*** Opening DOCUMENT PASSAGE ***

ANTIHYPERTENSIVE EFFECT OF TRIMEPRANOL, A NEW BETA-BLOCKING AGENT

Abstract

Trimepranol (TMP) is a new propranolol-like, non-selective .beta.-adrenoreceptor blocking drug. Its antihypertensive effect vs. placebo was evaluated in a double-blind cross-over study in 25 ambulatory patients, whose supine diastolic blood pressure (BP) was at least 95 mm Hg. After 4 wk treatment with placebo, the dose of TMP was titrated weekly until the supine diastolic BP was below 95 mm Hg or intolerable side effects occurred. The trimepranol dose determined was 10 mg b.i.d. (twice daily) for 3 patients, 20 mg b.i.d. for 2 patients and 40 mg b.i.d. for 10 patients. The subsequent double-blind cross-over study consisted of two 6-wk treatment periods, either with trimepranol followed by placebo (Group I) or in reverse order (Group II). BP and heart rate at the end of these periods were compared. Supine BP fell from 156 .+-. 3/105 .+-. 2 mm Hg at the end of placebo periods to 140 .+-. 2/93 .+-. 1 mm Hg (P < 0.001) for systolic and diastolic BP at the end of trimepranol periods, when the data of Groups I and II are pooled. In 19 of 25 patients, supine diastolic BP declined below 95 mm Hg during the trimepranol period. A statistically significant correlation was found between the antihypertensive and bradycardic effects of trimepranol. Mild side effects occurred in 8 patients during trimepranol period and in 9 patients during placebo period. No significant changes occurred in the heart volumes of the patients. Trimepranol b.i.d. is an effective antihypertensive agent.

*** Closing DOCUMENT PASSAGE ***
*** Opening RECORDS ***

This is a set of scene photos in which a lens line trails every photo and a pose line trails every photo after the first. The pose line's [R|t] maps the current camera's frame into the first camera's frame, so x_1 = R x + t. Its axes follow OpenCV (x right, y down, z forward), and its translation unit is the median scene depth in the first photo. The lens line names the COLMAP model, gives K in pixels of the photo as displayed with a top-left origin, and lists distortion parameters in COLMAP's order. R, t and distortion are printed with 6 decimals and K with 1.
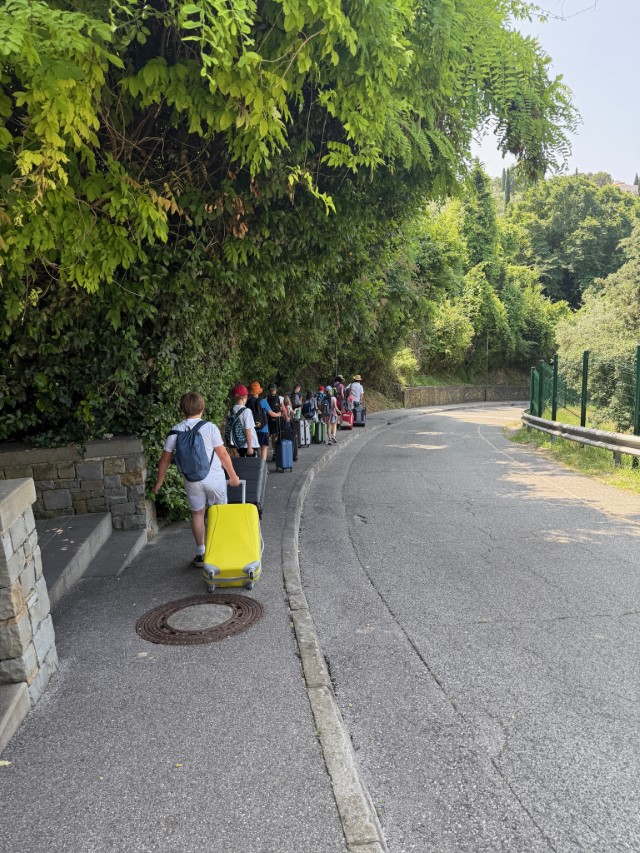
lens RADIAL K [[588.3, 0, 320.0], [0, 588.3, 426.5], [0, 0, 1]] dist [0.005738, -0.001855]
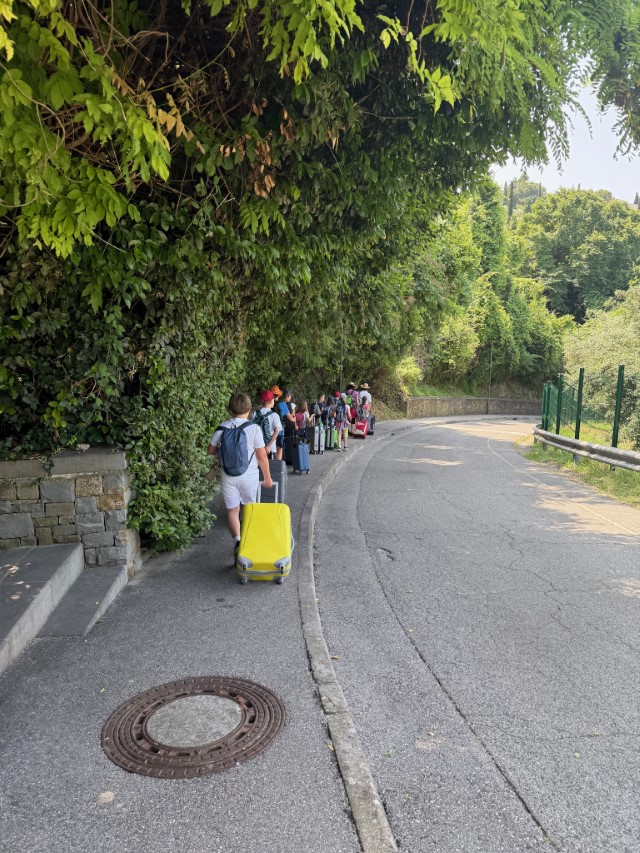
lens RADIAL K [[596.4, 0, 320.0], [0, 596.4, 426.5], [0, 0, 1]] dist [-0.005427, -0.007741]
pose [[0.999335, 0.035217, 0.009478, -0.049853], [-0.035102, 0.999311, -0.012070, -0.013007], [-0.009897, 0.011729, 0.999882, 0.195336]]
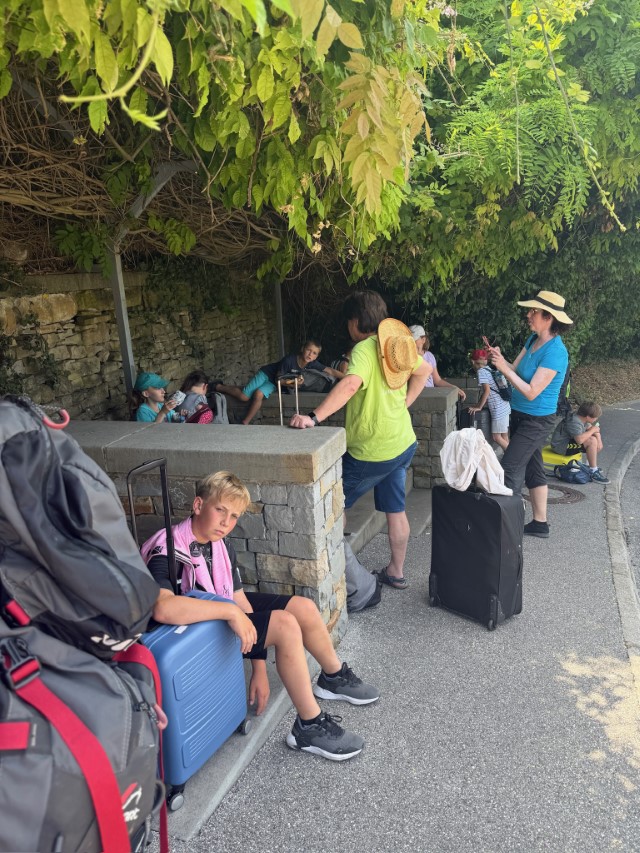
lens RADIAL K [[596.4, 0, 320.0], [0, 596.4, 426.5], [0, 0, 1]] dist [-0.005427, -0.007741]
pose [[0.844434, 0.121846, -0.521618, 0.064141], [-0.081749, 0.991693, 0.099310, 0.031104], [0.529385, -0.041219, 0.847380, -0.427233]]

*** Closing RECORDS ***

— TASK OBJECTIVE —
Based on the trimepranol abstract, answer yes or no to each statement and quote the words that decide it: (a) Trimepranol is a selective beta-blocking drug. (b) During the trimepranol period, supine diastolic blood pressure dropped below 95 mm Hg in 19 of the 25 patients. (c) Mild side effects occurred in more patients during the trimepranol period than during the placebo period.

— YOUR RESPONSE —
(a) No: "a new propranolol-like, non-selective .beta.-adrenoreceptor blocking drug"
(b) Yes: "In 19 of 25 patients, supine diastolic BP declined below 95 mm Hg during the trimepranol period."
(c) No: "Mild side effects occurred in 8 patients during trimepranol period and in 9 patients during placebo period."